Universal Life and Indexed Universal Life insurance can be designed as a flexible, low premium insurance policy that offers the option to provide permanent death benefits and cash value growth potential for the Mortgage Protection market.

These can be designed primarily for the mortgage protection market, UL/IUL can provide at least 20 years of coverage by paying the minimum premium, based on current illustration assumptions. It can also serve as an alternative to term products and has applications for the personal and business markets where there is a need for a fixed or indexed universal life product.

UL/IUL’s can be accompanied with a comprehensive rider portfolio including no additional cost accelerated benefits riders which provide money in the event of a terminal, chronic, or critical illness.

These riders are generally provided at no cost in the mortgage protection market and are perfect for clients concerned with unknown changing health down the road. (Payment of accelerated benefits will reduce cash value and death benefit. Benefits are not mutually exclusive. Using one benefit may reduce or eliminate another.)

“As an alternative to term life insurance in the mortgage protection market UL and IUL can be designed to provide high death benefit protection with a low out of pocket premium cost to your clients. With these two products comes flexibility.

Depending on the company and product premium and death benefit can be modified so as your clients’ needs change, their policy can too without having to apply for another policy in the future," says Patrick “The Skipper” Pegram, chief market strategist and senior partner at Legacy.

Additionally, Pegram states, “As one of the greatest unknows is our future health, UL and IUL can be a life saver when after 20 or 30 years our health may prevent us from qualifying for a life insurance policy. Having the flexibility to increase the death benefit and cash value is a perfect solution.”

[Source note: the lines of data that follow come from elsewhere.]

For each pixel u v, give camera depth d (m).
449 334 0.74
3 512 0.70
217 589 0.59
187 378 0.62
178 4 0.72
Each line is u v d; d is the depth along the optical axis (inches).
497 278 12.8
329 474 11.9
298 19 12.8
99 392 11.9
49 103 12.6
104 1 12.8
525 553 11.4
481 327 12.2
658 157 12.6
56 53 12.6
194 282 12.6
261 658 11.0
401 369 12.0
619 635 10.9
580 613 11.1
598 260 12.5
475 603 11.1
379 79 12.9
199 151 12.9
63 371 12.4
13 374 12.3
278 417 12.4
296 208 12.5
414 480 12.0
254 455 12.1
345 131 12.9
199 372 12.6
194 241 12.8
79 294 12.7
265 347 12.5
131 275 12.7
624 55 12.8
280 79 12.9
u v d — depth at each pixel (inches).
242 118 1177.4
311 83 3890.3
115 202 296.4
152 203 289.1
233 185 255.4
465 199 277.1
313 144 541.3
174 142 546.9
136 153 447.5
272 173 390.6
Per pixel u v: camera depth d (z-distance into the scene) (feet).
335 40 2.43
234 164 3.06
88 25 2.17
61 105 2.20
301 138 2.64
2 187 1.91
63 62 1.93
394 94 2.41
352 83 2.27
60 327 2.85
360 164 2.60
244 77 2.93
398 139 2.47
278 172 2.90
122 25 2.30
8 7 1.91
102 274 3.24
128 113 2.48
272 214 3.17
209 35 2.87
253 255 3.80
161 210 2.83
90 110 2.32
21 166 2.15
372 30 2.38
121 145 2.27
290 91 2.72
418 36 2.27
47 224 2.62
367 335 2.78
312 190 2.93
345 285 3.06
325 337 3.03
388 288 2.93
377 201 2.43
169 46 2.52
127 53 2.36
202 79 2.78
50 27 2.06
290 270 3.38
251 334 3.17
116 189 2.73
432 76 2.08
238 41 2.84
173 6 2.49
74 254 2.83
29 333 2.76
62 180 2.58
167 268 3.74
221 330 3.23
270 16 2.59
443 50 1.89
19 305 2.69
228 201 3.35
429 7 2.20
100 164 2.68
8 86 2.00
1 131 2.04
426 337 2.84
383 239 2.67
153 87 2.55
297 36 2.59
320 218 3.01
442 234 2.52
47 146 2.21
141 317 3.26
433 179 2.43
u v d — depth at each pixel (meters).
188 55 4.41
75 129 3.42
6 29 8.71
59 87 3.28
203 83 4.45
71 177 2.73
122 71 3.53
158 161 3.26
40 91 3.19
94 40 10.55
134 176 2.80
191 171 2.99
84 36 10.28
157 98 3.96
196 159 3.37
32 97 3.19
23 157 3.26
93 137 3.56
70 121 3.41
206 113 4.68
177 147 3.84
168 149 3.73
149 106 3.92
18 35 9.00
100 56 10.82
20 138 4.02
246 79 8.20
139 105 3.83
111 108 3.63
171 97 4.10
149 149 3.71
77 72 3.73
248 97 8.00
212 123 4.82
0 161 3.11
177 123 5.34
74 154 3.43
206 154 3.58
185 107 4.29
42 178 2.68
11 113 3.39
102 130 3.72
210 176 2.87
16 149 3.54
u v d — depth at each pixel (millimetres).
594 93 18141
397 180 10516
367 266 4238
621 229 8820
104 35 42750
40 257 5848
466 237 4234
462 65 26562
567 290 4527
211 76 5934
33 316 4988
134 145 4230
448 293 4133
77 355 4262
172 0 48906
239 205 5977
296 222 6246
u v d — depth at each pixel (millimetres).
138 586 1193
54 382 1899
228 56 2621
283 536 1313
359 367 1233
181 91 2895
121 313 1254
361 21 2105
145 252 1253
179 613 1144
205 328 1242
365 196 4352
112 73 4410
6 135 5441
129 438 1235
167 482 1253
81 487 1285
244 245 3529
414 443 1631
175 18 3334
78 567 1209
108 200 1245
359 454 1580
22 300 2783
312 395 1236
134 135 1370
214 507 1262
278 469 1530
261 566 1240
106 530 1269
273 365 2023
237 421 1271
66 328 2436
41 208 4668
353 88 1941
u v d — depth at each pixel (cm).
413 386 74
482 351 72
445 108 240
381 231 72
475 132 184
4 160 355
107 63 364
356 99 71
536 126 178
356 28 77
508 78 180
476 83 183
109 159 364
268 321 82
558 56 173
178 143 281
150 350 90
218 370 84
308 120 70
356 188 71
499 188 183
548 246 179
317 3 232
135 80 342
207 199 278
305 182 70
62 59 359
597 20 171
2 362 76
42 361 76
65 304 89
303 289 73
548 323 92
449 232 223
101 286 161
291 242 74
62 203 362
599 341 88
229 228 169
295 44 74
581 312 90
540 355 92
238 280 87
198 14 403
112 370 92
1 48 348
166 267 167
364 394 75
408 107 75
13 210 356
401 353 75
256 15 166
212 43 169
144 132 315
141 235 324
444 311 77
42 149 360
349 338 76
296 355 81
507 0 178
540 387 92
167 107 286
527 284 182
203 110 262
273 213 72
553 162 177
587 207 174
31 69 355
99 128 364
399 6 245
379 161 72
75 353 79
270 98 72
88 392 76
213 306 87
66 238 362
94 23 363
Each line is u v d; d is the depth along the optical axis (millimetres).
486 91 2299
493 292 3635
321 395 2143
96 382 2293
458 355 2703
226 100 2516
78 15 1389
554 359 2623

Lastly, using UL/IUL for Mortgage Protection is an excellent solution for those clients looking for return-of-premium plans. In most cases, folks that are close to or over the age of 50, the cost for ROP term policy is cost prohibitive. The cash value accumulation in a universal life insurance policy while provide your client with available cash along the way that can be used as a partial ROP when the policy goal has been met.